Eben. Was es aber gibt, ist ein größeres Verständnis darüber, dass diese Digital-Giganten stärker reguliert werden müssen, es gibt nun das Bewusstsein, dass diese Konzerne großen sozialen Schaden anrichten können. Was aber noch fehlt: eine breit angelegte Kampagne, um die Medienkompetenz von Bürgerinnen und Bürgern aller Altersschichten zu stärken. Zudem muss klar sein, dass die Regulierung von sozialen Medien etwas völlig anderes ist, als etwa die Medikamentenzulassung oder Umweltvorschriften.

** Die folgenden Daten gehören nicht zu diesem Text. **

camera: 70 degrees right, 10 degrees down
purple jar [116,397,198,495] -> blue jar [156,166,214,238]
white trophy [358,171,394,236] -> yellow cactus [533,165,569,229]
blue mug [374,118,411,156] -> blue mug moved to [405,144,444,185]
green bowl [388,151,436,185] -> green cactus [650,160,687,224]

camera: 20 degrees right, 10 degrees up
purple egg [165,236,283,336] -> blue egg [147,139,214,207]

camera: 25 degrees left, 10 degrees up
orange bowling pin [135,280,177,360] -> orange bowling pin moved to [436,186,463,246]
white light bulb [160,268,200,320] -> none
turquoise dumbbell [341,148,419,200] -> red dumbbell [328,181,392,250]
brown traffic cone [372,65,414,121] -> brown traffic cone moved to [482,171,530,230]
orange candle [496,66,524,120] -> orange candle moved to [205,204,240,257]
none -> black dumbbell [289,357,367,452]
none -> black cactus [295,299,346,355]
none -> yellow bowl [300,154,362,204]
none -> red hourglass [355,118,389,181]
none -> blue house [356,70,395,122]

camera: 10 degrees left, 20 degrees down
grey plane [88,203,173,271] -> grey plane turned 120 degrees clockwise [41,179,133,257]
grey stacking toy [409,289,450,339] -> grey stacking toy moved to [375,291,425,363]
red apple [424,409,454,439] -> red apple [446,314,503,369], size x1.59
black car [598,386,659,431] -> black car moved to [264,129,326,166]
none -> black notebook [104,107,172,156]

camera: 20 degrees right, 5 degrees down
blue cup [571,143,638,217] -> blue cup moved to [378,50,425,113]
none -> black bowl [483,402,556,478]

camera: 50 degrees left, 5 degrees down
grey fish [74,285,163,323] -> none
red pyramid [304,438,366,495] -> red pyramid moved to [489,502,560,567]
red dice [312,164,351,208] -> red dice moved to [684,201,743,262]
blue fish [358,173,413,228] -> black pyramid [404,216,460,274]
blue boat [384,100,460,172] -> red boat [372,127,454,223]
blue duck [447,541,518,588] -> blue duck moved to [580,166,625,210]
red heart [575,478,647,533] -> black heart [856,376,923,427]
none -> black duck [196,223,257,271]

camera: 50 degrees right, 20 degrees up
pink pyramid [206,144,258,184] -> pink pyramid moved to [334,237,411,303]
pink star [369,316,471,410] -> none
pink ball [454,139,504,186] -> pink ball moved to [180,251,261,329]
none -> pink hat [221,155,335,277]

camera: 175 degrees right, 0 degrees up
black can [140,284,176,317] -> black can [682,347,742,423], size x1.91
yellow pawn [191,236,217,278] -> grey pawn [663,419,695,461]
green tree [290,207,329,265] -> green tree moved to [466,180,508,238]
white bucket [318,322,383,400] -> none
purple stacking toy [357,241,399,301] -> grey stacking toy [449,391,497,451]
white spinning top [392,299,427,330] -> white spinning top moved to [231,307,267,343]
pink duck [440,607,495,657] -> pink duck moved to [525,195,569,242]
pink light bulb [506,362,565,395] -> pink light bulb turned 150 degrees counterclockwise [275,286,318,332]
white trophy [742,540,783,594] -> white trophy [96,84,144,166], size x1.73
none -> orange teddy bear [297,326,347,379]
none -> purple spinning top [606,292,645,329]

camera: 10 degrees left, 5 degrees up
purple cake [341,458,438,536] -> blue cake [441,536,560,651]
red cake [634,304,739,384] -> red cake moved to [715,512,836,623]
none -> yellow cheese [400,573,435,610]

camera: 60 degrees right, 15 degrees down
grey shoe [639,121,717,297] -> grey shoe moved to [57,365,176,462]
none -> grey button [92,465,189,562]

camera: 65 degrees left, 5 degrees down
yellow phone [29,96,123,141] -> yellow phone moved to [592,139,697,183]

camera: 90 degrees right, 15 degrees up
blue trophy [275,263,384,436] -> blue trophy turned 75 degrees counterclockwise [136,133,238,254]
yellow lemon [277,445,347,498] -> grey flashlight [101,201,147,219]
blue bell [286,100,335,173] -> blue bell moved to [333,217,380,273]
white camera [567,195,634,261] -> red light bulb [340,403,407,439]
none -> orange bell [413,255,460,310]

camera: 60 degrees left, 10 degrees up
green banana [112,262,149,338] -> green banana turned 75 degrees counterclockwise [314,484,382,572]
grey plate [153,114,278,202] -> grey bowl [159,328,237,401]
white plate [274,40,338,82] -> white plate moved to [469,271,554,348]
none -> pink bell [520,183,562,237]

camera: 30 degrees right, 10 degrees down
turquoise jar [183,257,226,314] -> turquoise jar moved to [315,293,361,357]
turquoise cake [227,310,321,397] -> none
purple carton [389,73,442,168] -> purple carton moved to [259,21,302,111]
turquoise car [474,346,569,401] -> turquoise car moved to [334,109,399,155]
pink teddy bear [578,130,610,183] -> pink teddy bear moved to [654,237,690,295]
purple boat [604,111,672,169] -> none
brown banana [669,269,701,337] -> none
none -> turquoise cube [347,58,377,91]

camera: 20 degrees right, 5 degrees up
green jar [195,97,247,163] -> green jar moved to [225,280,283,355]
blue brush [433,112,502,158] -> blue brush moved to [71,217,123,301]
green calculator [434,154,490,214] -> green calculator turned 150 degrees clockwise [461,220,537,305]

Wie gewinnt die Demokratie aus Ihrer Sicht wieder an Boden?

Jene, die mehr Demokratie wagen wollen, sollten bunte Koalitionen bilden. Denn das Ziel einer offenen, demokratischen Gesellschaft verbindet Progressive, Liberale und Konservative. Die meisten Menschen wollen eine gute und faire Zukunft für die nächsten Generationen. Aber: Wachsamkeit ist gefragt. Selbst in Österreich haben sie erlebt, wie schnell es gehen kann, dass Institutionen untergraben werden, Medien gekauft werden und die politischen Sitten verrohen.

Es braucht Qualitätsmedien, die die Probleme aufzeigen und ansprechen, aber gleichzeitig Menschen präsentieren, die an Lösungen arbeiten.

Es braucht Investitionen in Staatsbürgerkunde: Wie funktionieren die staatlichen Institutionen? Wir funktionieren der Gemeinderat und der Nationalrat, wie funktioniert das Europäische Parlament? Wir könnte globale Solidarität funktionieren?

Als Beispiel könnte ich die Ungerechtigkeit beim Zugang zu Impfstoffen nennen. Es ist doch verrückt, dass man in den USA und in Europa Booster-Shots bekommen kann, während in Afrika nicht einmal die Menschen im Gesundheitsbereich Zugang zu Vakzinen haben. Das sind alles Dinge, die man nicht in einem kurzen Tweet auf Social Media erklären kann. Die Pandemie lehrt uns: Globale Solidarität liegt in unserem Eigeninteresse. Nur wenn die Pandemie für alle vorbei ist, ist sie auch für jeden Einzelnen vorbei.